VEEM Ltd’s FY25 Revenue Falls 15% to $68.6M, Profit Drops 57%
VEEM Ltd posted a 15% revenue decline and a 57% net profit drop for FY25, reflecting cyclical defence contract impacts. The company secured a $65 million ASC contract extension and continues investing in R&D and automation to drive future growth.
- Revenue down 15% to AUD 68.6 million
- Net profit after tax fell 57% to AUD 3.0 million
- 6-year, $65 million ASC submarine contract extension secured
- Continued capital investment and R&D, including gyro product upgrades
- No final dividend declared for FY25
Financial Performance Highlights
VEEM Ltd’s FY25 results reveal a challenging year marked by a 15% decline in revenue to AUD 68.6 million and a substantial 57% drop in net profit after tax to AUD 3.0 million. The downturn was largely driven by the cyclical nature of the ASC submarine maintenance contract, with revenue from this segment falling from AUD 16.1 million in FY24 to AUD 6.5 million in FY25. Gyrostabiliser sales also softened, reflecting the completion of a significant Strategic Marine contract in the prior year.
Despite these headwinds, the company maintained a solid net tangible asset backing of AUD 0.264 per share, up slightly from AUD 0.258 the previous year, underscoring a stable balance sheet amidst revenue volatility.
Strategic Contract Wins and Defence Sector Momentum
VEEM’s renewal of its ASC contract for a further six years, valued at AUD 65 million, signals confidence in its role as a trusted supplier for the Collins Class submarine maintenance program. This contract extension is expected to drive a revenue rebound in FY26, particularly in the second half. Additionally, VEEM achieved approved supplier status with Huntington Ingalls Industries Newport News Shipbuilding, positioning the company to participate in the US submarine industrial base under the AUKUS partnership.
The company is also advancing its involvement in the Hunter Class Frigate Program, having secured a demonstrator contract for precision blades with BAE Systems Australia. VEEM’s unique capabilities in producing high-precision defence components could open doors to further naval shipbuilding opportunities domestically and internationally.
Innovation and Operational Investments
VEEM continues to invest heavily in capital equipment and research and development, spending AUD 4.1 million on R&D during FY25. This includes enhancements to its flagship gyrostabiliser product, culminating in the launch of the Mark II model, with the Mark III anticipated later in the calendar year. The company’s focus on automation, including additional robotics and overhead cranes, aims to improve manufacturing efficiency and reduce reliance on skilled labour.
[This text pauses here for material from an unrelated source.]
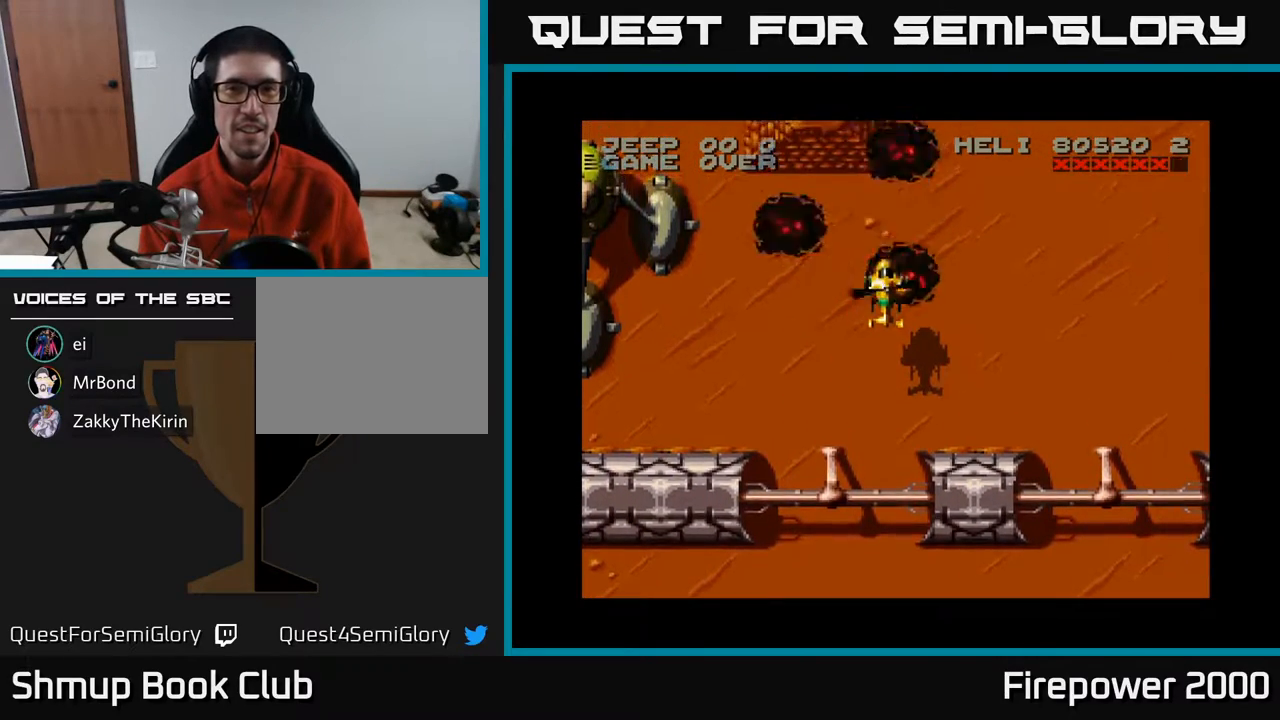
{"buttons": ["A", "DPAD_DOWN", "DPAD_RIGHT"], "events": [[500, "DPAD_RIGHT", "down"]]}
In propulsion, VEEM’s fixed pitch propellers remain a premium product globally, with stable revenue despite a record prior year. The rollout of the innovative Sharrow by VEEM propeller design, which promises fuel efficiency and reduced emissions, is ongoing but has experienced slower than expected initial sales. VEEM is collaborating closely with Sharrow to refine customer engagement and scale production capacity.
Dividend and Shareholder Returns
Reflecting the profit contraction and strategic reinvestment priorities, VEEM’s directors have elected not to declare a final dividend for FY25. This contrasts with the prior year when a final unfranked dividend was paid. The company continues to balance shareholder returns with funding growth initiatives and maintaining liquidity, supported by expanded banking facilities totaling AUD 12.5 million.
Outlook and Market Positioning
Looking ahead, VEEM expects defence revenues to strengthen in FY26, buoyed by the ASC contract ramp-up and new defence program qualifications. The gyrostabiliser market remains a key growth area, with VEEM holding a dominant position as the sole major supplier in the large marine segment. The company’s ongoing product development and market expansion efforts aim to capitalize on increasing adoption in commercial and recreational marine sectors.
VEEM’s strategy to lead in marine propulsion and stabilisation technologies, combined with its bespoke engineering services for defence and mining, positions it well to navigate market cyclicality and leverage emerging opportunities, including those arising from the AUKUS partnership.
Bottom Line?
VEEM’s FY25 results underscore the challenges of contract cyclicality but highlight strategic wins and innovation that could fuel a recovery and growth in FY26.
Questions in the middle?
- How quickly will ASC contract revenues rebound in FY26 and beyond?
- What is the commercial outlook for the Sharrow by VEEM propeller rollout amid slower initial sales?
- How will VEEM leverage its new supplier status with Huntington Ingalls Industries in the US defence market?